→ **Data items**:
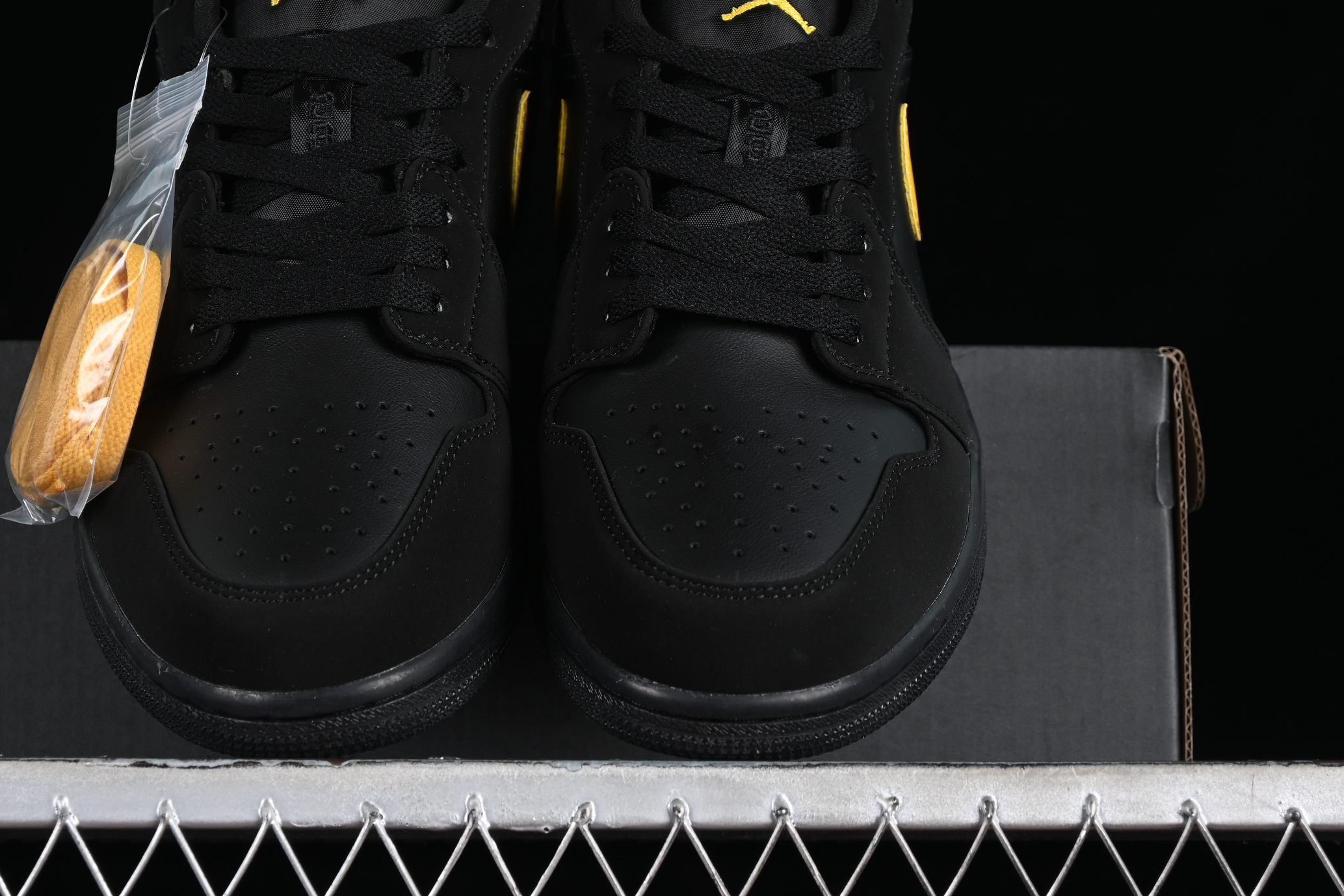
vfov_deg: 13.5
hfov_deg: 20.2
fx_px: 3770
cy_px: 392
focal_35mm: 101
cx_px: 544
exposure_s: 1/50
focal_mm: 50
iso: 160
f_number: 6.3
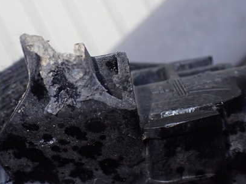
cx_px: 70
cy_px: 75
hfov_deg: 42.0
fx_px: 313
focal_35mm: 44
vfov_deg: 32.8
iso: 640
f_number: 2.3
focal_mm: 5.4
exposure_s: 1/125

→ **Assignment**:
Print each entry shown above with exact wording and no pictures.

→ **Task output**:
vfov_deg: 13.5
hfov_deg: 20.2
fx_px: 3770
cy_px: 392
focal_35mm: 101
cx_px: 544
exposure_s: 1/50
focal_mm: 50
iso: 160
f_number: 6.3
cx_px: 70
cy_px: 75
hfov_deg: 42.0
fx_px: 313
focal_35mm: 44
vfov_deg: 32.8
iso: 640
f_number: 2.3
focal_mm: 5.4
exposure_s: 1/125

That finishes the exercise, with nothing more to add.